Luna introduced the American Privacy Restoration Act, a bill that would repeal the USA PATRIOT Act, a sweeping September 11th, 2001 terrorist bill that drastically expanded government surveillance.

Elizabeth Goitein, Senior Director for the Liberty & National Security program at the Brennan Center for Justice, described how the post-9/11 law dramatically increased warrantless surveillance of Americans’ communications:

In a variety of contexts, it became lawful for the government to collect an American’s sensitive information based merely on a claim that the information was “relevant” to a legitimate purpose, regardless of whether the person was reasonably suspected of wrongdoing. Even for the most sensitive of information, communications content, Congress gave the NSA free rein to collect phone calls, texts, and emails between foreign targets and Americans — communications that previously could not be obtained domestically without a court order based on probable cause.

Ironically, according to Goitein, the increased mass surveillance has not yielded safety benefits:

Also unsurprisingly, there is zero evidence that suspicionless surveillance has made us safer. Consider the NSA’s program of “bulk collection” — the poster child for suspicionless surveillance — in which the agency obtained Americans’ phone records en masse. Two independent reviews found that this program yielded little-to-no counterterrorism benefit. Indeed, there is evidence that overcollection is counterproductive.
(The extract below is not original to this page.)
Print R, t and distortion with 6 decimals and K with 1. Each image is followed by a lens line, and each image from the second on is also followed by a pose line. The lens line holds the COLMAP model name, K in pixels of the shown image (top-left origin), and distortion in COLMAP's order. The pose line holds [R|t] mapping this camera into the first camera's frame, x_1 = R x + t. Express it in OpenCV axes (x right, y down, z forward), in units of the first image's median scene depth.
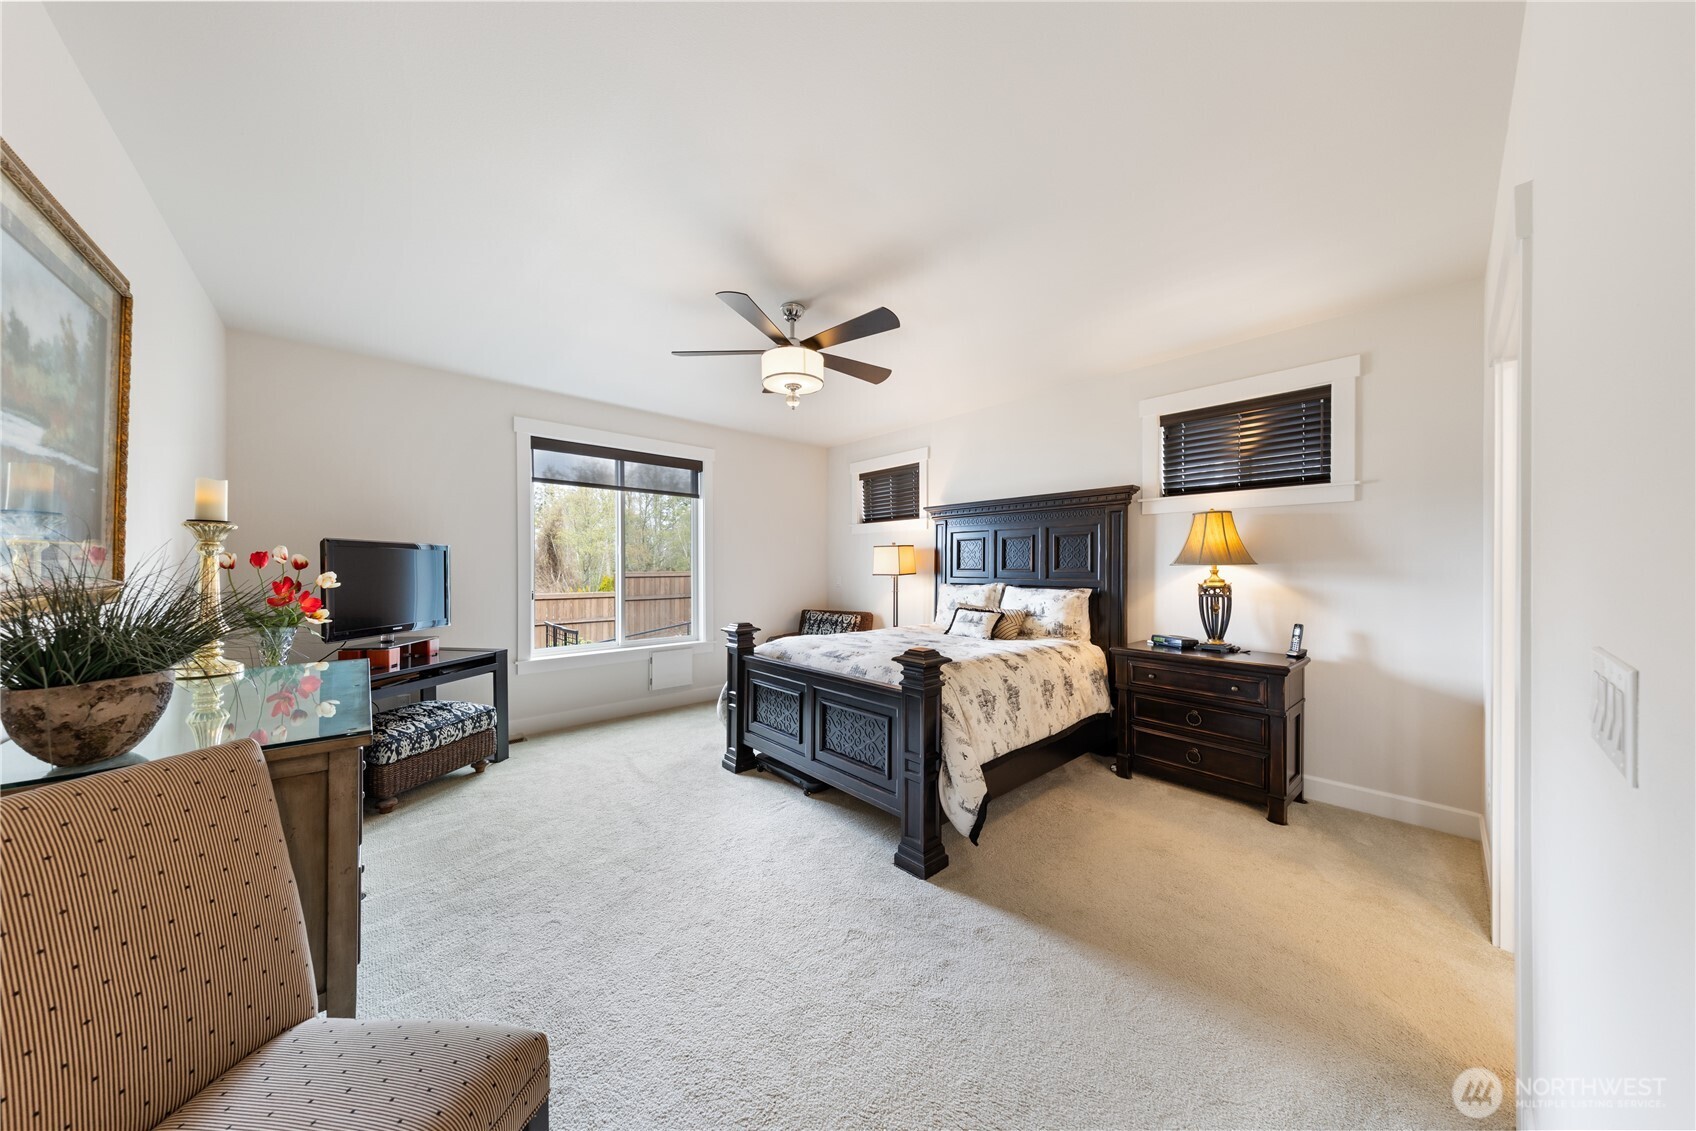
lens RADIAL K [[534.2, 0, 848.0], [0, 534.2, 565.5], [0, 0, 1]] dist [-0.000184, -0.000004]
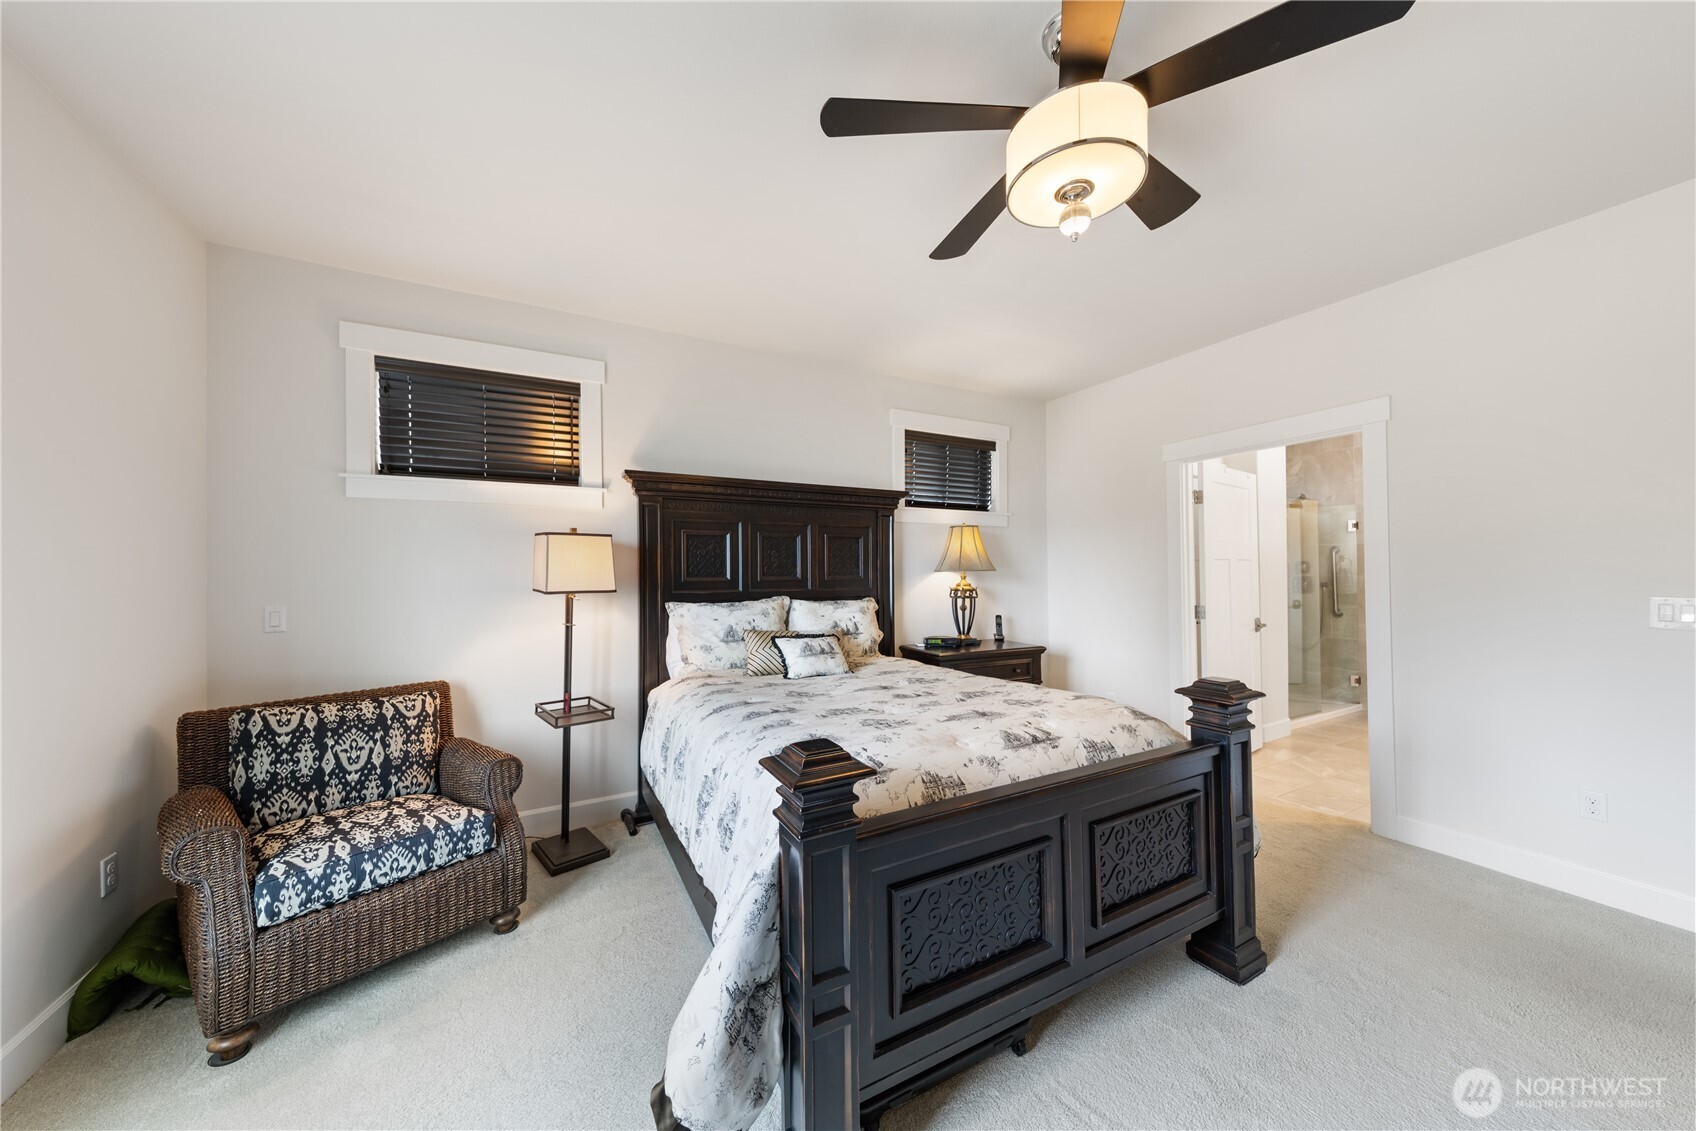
lens RADIAL K [[558.4, 0, 848.0], [0, 558.4, 565.5], [0, 0, 1]] dist [0.000550, 0.000007]
pose [[0.236223, 0.007264, 0.971672, -0.538454], [0.001368, 0.999969, -0.007808, -0.003817], [-0.971698, 0.003174, 0.236205, 0.919490]]
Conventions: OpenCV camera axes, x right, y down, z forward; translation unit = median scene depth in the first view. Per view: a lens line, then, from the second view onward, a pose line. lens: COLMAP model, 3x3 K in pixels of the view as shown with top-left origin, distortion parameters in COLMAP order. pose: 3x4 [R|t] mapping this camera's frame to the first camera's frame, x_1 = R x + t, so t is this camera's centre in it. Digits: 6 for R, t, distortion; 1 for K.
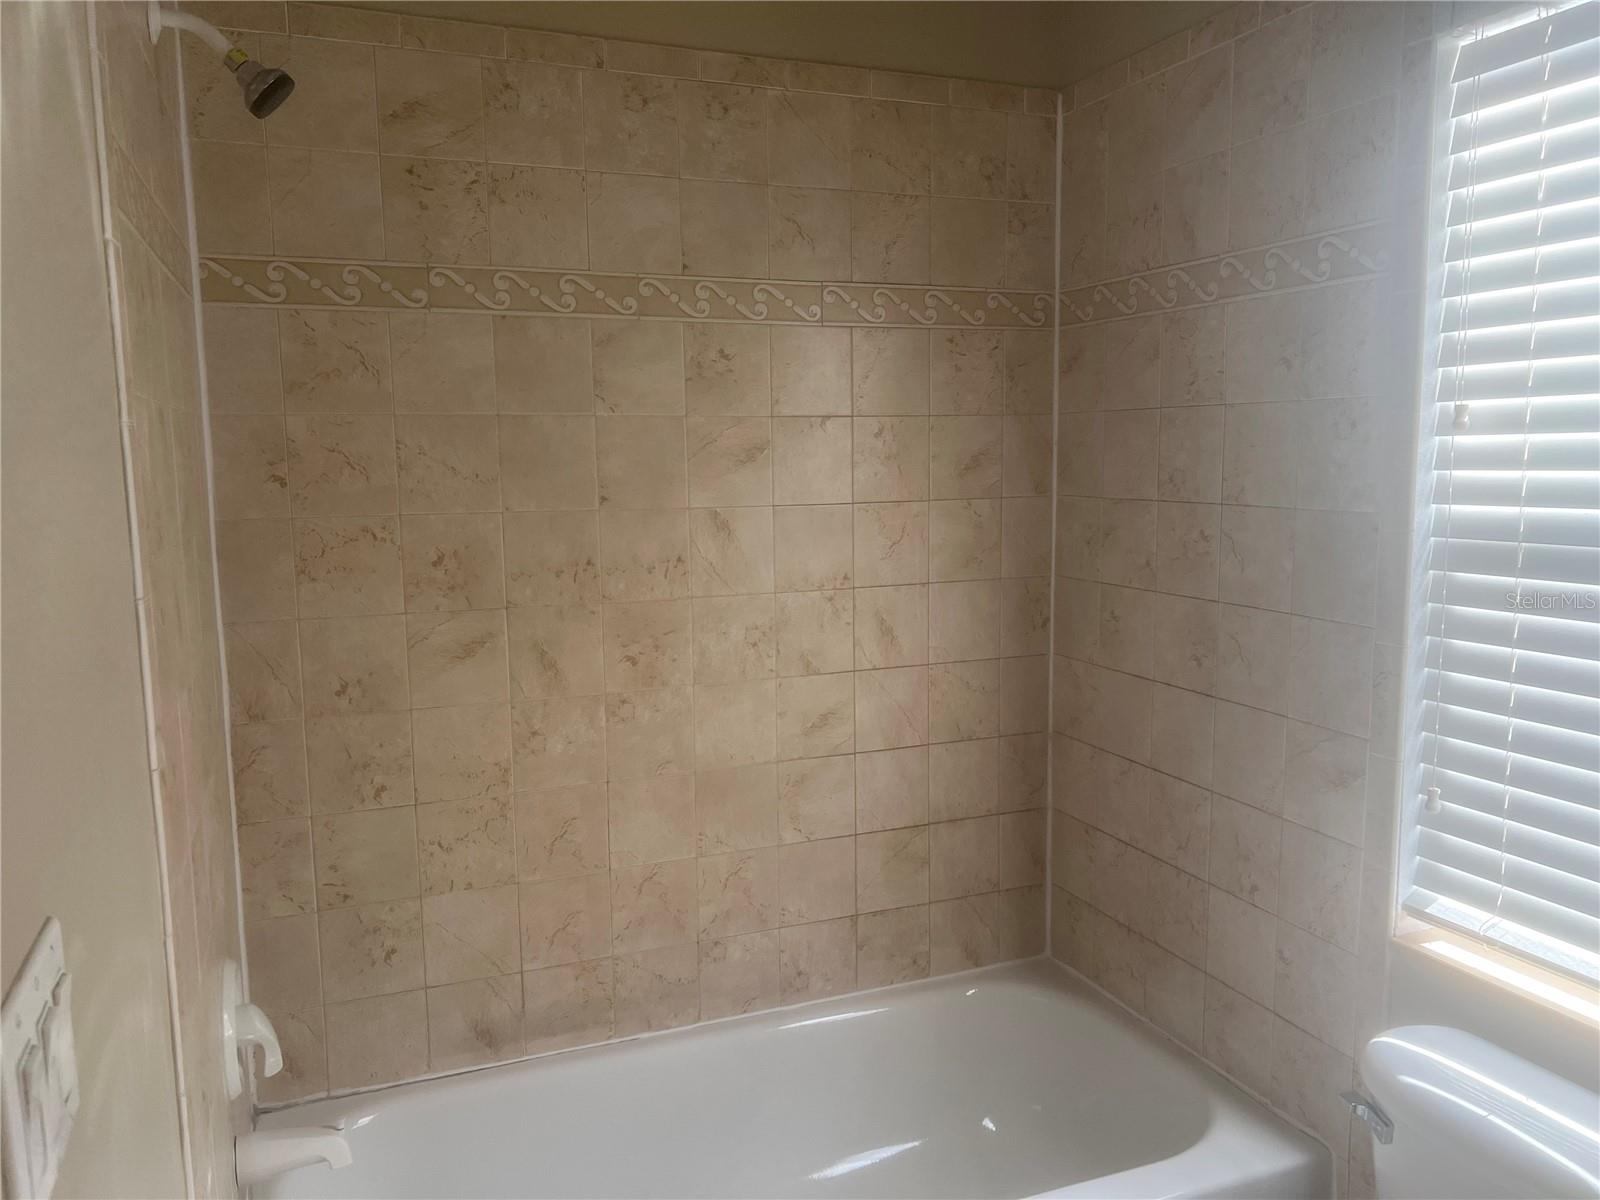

Multiple government reviews of domestic terrorist incidents have found that agents missed signs of trouble because those signs were lost in the noise of irrelevant data. [Emphasis added]

“Achieving this goal will require restoring limitations that were stripped out of the law after 9/11, as well as enacting new ones to ensure that Americans’ sensitive information is protected from disclosure regardless of who holds the information or the technology used to capture it,” Goitein wrote about the need to restore pre-9/11 protections for civil liberties.

Luna introduced her legislation as the House Judiciary Committee held a hearing in April on warrantless government surveillance.

House Judiciary Committee Chairman Jim Jordan (R-OH) said, “We need to make sure we win this time. During 2024 debate to reauthorize Section 702 of the Foreign Intelligence Surveillance Act (FISA), privacy-oriented lawmakers nearly passed an amendment to legislation that would have required a warrant for searches of Americans’ communications.”

As Congress inches towards reauthorizing surveillance laws next year, Luna looks to rein in governments’ ability to conduct warrantless searches that trample Americans’ constitutional protections.

“My legislation will strip the deep state of these tools and protect every American’s fourth amendment right against unreasonable searches and seizures. It’s past time to reign in our intelligence agencies and restore the right to privacy. Anyone trying to convince you otherwise is using ‘security’ as an excuse to erode your freedom,” Luna concluded in her statement.